Répondez aux questions suivantes à l'aide de l'extrait de débat placé ci-dessous.
(a) Selon M. Jacques Blanc, quels animaux détruisent aujourd'hui la forêt dans le parc national des Cévennes ?
(b) Quels sont les deux projets de parc régional pour lesquels les représentants des chasseurs et ceux des mouvements écologistes se sont entendus ?
(c) De quelle forme de chasse s'agit-il quand on parle de la tendelle ?

Texte de la page:
........

Tout est donc dans l'équilibre,...

M. Roland du Luart. Tout à fait !

M. Jacques Blanc. ... et c'est le mérite de ce texte que d'ouvrir la grande voie qui nous permettra de l'atteindre. (M. Jean-Louis Carrère s'exclame.)

Dans le parc national des Cévennes, qui se trouve partiellement dans mon département, on a si bien interdit la chasse que, les cervidés, aujourd'hui, détruisent la forêt.

M. Roland du Luart. Il faut y introduire des loups !

M. Jacques Blanc. La nature a besoin d'une autorégulation dont les chasseurs sont un élément indispensable. Il nous faut donc pouvoir nous appuyer sur des constatations scientifiques objectives, avoir une approche intelligente de la réalité et trouver le moyen de faire évoluer cette directive européenne, qui nous gêne, certes, mais qui existe.

M. Jean-Louis Carrère. La directive, qui l'a prise ?

M. le président. Veuillez poursuivre, monsieur Blanc !

M. Jacques Blanc. Les travaux scientifiques que vous avez suscités, madame la ministre, nous donneront les éléments nécessaires, et je tiens à vous en féliciter.

De plus, bien qu'il ne soit guère confortable pour un ministre d'hériter d'un tel dossier, vous avez su trouver les mots qui correspondaient à la réalité de la chasse sans pour autant attaquer les uns ou les autres.

J'espère que de notre discussion, qui vient après le débat qui a eu lieu à l'Assemblée nationale, naîtront la volonté et la capacité de travailler ensemble sur les projets de parcs régionaux.

Ainsi, pour le projet de parc régional de Cerdagne-Capcir, dans les Pyrénées-Orientales, et pour celui de la Narbonnaise, dans l'Aude, nous avons obtenu que les représentants des chasseurs et ceux des mouvements écologistes, au lieu de se battre, s'entendent : leur approche de la question nous permet de dégager un certain nombre de choix fondamentaux.

J'espère qu'aujourd'hui le Sénat, grâce à la qualité de son travail, contribuera - j'ai moi-même déposé un amendement en ce sens - à la reconnaissance d'une activité sportive, familiale et traditionnelle...

Mme Roselyne Bachelot-Narquin, ministre de l'écologie et du développement durable. La tendelle !

M. Jacques Blanc. ... que l'on appelle la tendelle et qui est une forme de chasse aux grives. On la pratique dans certains départements, dans la Lozère en particulier, mais aussi dans l'Aveyron. Elle ne provoque pas de dégâts et elle est un élément de toute une culture. Faudra-t-il vraiment que l'amendement soit voté ? Certes, je le proposerai, mais qu'au moins, si on ne le vote pas, on respecte ces traditions !

La tradition, dans un pays rural, on y est attaché, et cela compte. Notre pays a besoin de retrouver des valeurs rurales, cet équilibre indispensable qui permet aux hommes, un peu désemparés dans ce siècle sans âme et qui ont perdu leurs repères, de les retrouver grâce à la qualité de la nature, dont les chasseurs ont tant besoin. (Applaudissements sur les travées de l'UMP et de l'Union centriste.)

........

Lignes extraites:

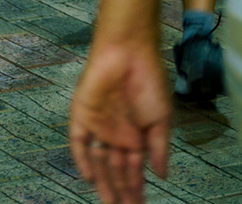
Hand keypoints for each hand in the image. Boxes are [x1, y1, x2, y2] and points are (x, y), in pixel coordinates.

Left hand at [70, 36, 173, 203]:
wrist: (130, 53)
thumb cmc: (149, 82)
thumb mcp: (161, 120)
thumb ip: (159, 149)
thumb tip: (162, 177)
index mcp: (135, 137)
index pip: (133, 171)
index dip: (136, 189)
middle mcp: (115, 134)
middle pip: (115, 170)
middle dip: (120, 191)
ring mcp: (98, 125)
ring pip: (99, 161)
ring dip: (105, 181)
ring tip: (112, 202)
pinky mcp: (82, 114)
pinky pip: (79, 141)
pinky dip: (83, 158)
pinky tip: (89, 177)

........

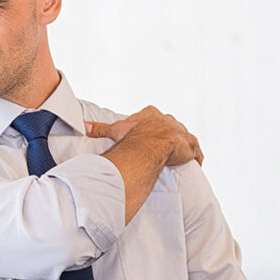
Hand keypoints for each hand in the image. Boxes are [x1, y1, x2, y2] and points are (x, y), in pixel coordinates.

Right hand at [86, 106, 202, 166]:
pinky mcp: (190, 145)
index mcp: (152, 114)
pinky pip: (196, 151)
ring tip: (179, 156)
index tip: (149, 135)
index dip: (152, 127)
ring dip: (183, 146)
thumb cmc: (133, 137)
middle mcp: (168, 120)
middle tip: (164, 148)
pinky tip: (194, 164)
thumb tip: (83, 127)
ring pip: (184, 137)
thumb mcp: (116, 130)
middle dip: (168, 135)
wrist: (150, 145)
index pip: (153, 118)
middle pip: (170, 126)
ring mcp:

........

Résultat:
(a) Les cervidés.
(b) Le projet de parc régional de Cerdagne-Capcir, dans les Pyrénées-Orientales, et celui de la Narbonnaise, dans l'Aude.
(c) D'une forme de chasse aux grives.